We can similarly think of a candidate model \(f\) trained on \(T\) as one possible value of a random model \(F\) trained on \(\mathcal{T}\)—that is, \(F=f\) when \(\mathcal{T}=T\). If \(E(F(\vec{X}), Y)\) denotes the error in the model prediction \(F(\vec{X})\) of the target \(Y\) for the pair \((\vec{X},Y)\), then the estimated model error conditional on the training set \(\mathcal{T}=T\) can be expressed as \[\mathbb{E} _{(\vec{X},Y)}[E(F(\vec{X}), Y)|\mathcal{T}=T]\] Here \(\mathbb{E} _{(\vec{X},Y)}\) denotes the expected value over the random pair \((\vec{X},Y)\) following the population distribution—intuitively, a weighted average where the weights are the probabilities of the pairs in the distribution.

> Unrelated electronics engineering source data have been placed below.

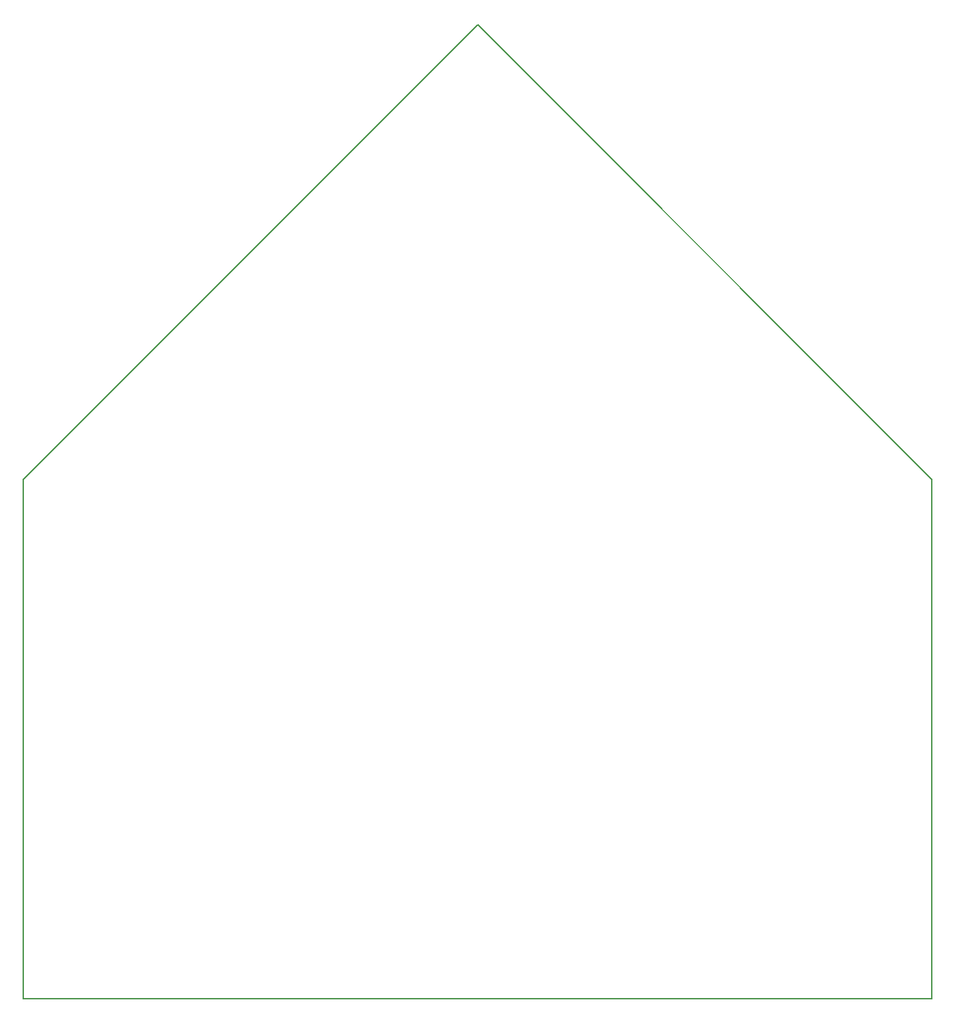
<source format=gbr>
G04 DipTrace 2.4.0.2*
%INBoardOutline.gbr*%
%MOIN*%
%ADD11C,0.006*%
%FSLAX44Y44*%
G04*
G70*
G90*
G75*
G01*
%LNBoardOutline*%
%LPD*%
X50988Y3934D2*
D11*
Y29253D1*
X28838Y51403D1*
X6688Y29253D1*
Y3934D1*
X50988D1*
M02*

</source>
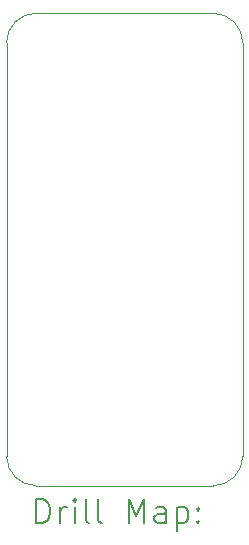
<source format=gbr>
%TF.GenerationSoftware,KiCad,Pcbnew,6.0.9+dfsg-1~bpo11+1*%
%TF.CreationDate,2022-11-11T15:12:32+01:00*%
%TF.ProjectId,013-prototype-board,3031332d-7072-46f7-946f-747970652d62,1*%
%TF.SameCoordinates,Original*%
%TF.FileFunction,Drillmap*%
%TF.FilePolarity,Positive*%
%FSLAX45Y45*%
G04 Gerber Fmt 4.5, Leading zero omitted, Abs format (unit mm)*
G04 Created by KiCad (PCBNEW 6.0.9+dfsg-1~bpo11+1) date 2022-11-11 15:12:32*
%MOMM*%
%LPD*%
G01*
G04 APERTURE LIST*
%ADD10C,0.100000*%
%ADD11C,0.200000*%
G04 APERTURE END LIST*
D10*
X15250000Y-7500000D02*
G75*
G03*
X15000000Y-7750000I0J-250000D01*
G01*
X15250000Y-7500000D02*
X16750000Y-7500000D01*
X17000000Y-7750000D02*
G75*
G03*
X16750000Y-7500000I-250000J0D01*
G01*
X15000000Y-11250000D02*
X15000000Y-7750000D01*
X15000000Y-11250000D02*
G75*
G03*
X15250000Y-11500000I250000J0D01*
G01*
X17000000Y-7750000D02*
X17000000Y-11250000D01*
X16750000Y-11500000D02*
G75*
G03*
X17000000Y-11250000I0J250000D01*
G01*
X16750000Y-11500000D02*
X15250000Y-11500000D01*
D11*
X15252619Y-11815476D02*
X15252619Y-11615476D01*
X15300238Y-11615476D01*
X15328809Y-11625000D01*
X15347857Y-11644048D01*
X15357381Y-11663095D01*
X15366905Y-11701190D01*
X15366905Y-11729762D01*
X15357381Y-11767857D01*
X15347857Y-11786905D01*
X15328809Y-11805952D01*
X15300238Y-11815476D01*
X15252619Y-11815476D01*
X15452619Y-11815476D02*
X15452619Y-11682143D01*
X15452619Y-11720238D02*
X15462143Y-11701190D01*
X15471667Y-11691667D01*
X15490714Y-11682143D01*
X15509762Y-11682143D01*
X15576428Y-11815476D02*
X15576428Y-11682143D01*
X15576428Y-11615476D02*
X15566905Y-11625000D01*
X15576428Y-11634524D01*
X15585952Y-11625000D01*
X15576428Y-11615476D01*
X15576428Y-11634524D01*
X15700238Y-11815476D02*
X15681190Y-11805952D01*
X15671667Y-11786905D01*
X15671667Y-11615476D01*
X15805000Y-11815476D02*
X15785952Y-11805952D01*
X15776428Y-11786905D01*
X15776428Y-11615476D01*
X16033571Y-11815476D02*
X16033571Y-11615476D01*
X16100238Y-11758333D01*
X16166905Y-11615476D01*
X16166905Y-11815476D01*
X16347857Y-11815476D02*
X16347857Y-11710714D01*
X16338333Y-11691667D01*
X16319286Y-11682143D01*
X16281190Y-11682143D01*
X16262143Y-11691667D01*
X16347857Y-11805952D02*
X16328809Y-11815476D01*
X16281190Y-11815476D01*
X16262143Y-11805952D01*
X16252619Y-11786905D01*
X16252619Y-11767857D01*
X16262143Y-11748809D01*
X16281190Y-11739286D01*
X16328809Y-11739286D01*
X16347857Y-11729762D01*
X16443095Y-11682143D02*
X16443095Y-11882143D01*
X16443095Y-11691667D02*
X16462143Y-11682143D01*
X16500238Y-11682143D01*
X16519286Y-11691667D01*
X16528809Y-11701190D01*
X16538333Y-11720238D01*
X16538333Y-11777381D01*
X16528809Y-11796428D01*
X16519286Y-11805952D01*
X16500238Y-11815476D01*
X16462143Y-11815476D01*
X16443095Y-11805952D01*
X16624048Y-11796428D02*
X16633571Y-11805952D01*
X16624048Y-11815476D01*
X16614524Y-11805952D01*
X16624048Y-11796428D01*
X16624048Y-11815476D01*
X16624048Y-11691667D02*
X16633571Y-11701190D01*
X16624048Y-11710714D01*
X16614524Y-11701190D01*
X16624048Y-11691667D01*
X16624048Y-11710714D01*
M02*

</source>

This conditional estimated model error is what we're after, but it doesn't account for the randomness of the training set itself. For that, we can consider the unconditional estimated model error \[\mathbb{E} _{\mathcal{T}}[\mathbb{E} _{(\vec{X},Y)}[E(F(\vec{X}),Y)]]\] Here \(\mathbb{E} _{\mathcal{T}}\) averages over all possible training sets. This describes how the type of model will perform on average for new inputs from the population when trained on \(n\) independent samples from the population.

So, which type of error does cross-validation actually estimate? It turns out that it estimates the unconditional error better than the conditional error! From our observations earlier, this isn't totally surprising when the number of folds is in the "sweet spot", like \(k=5\) or \(k=10\). It's perhaps more surprising in the case of leave-one-out cross-validation when \(k=n\). But even in that case, empirical simulations show that the estimates from cross-validation better align with unconditional error estimates. Somewhat ironically, it's more difficult to estimate error conditional on the training set when all we have is the one training set! The good news is that unconditional error estimates—and likewise cross-validation error estimates—are still very useful for model selection, which was our original problem.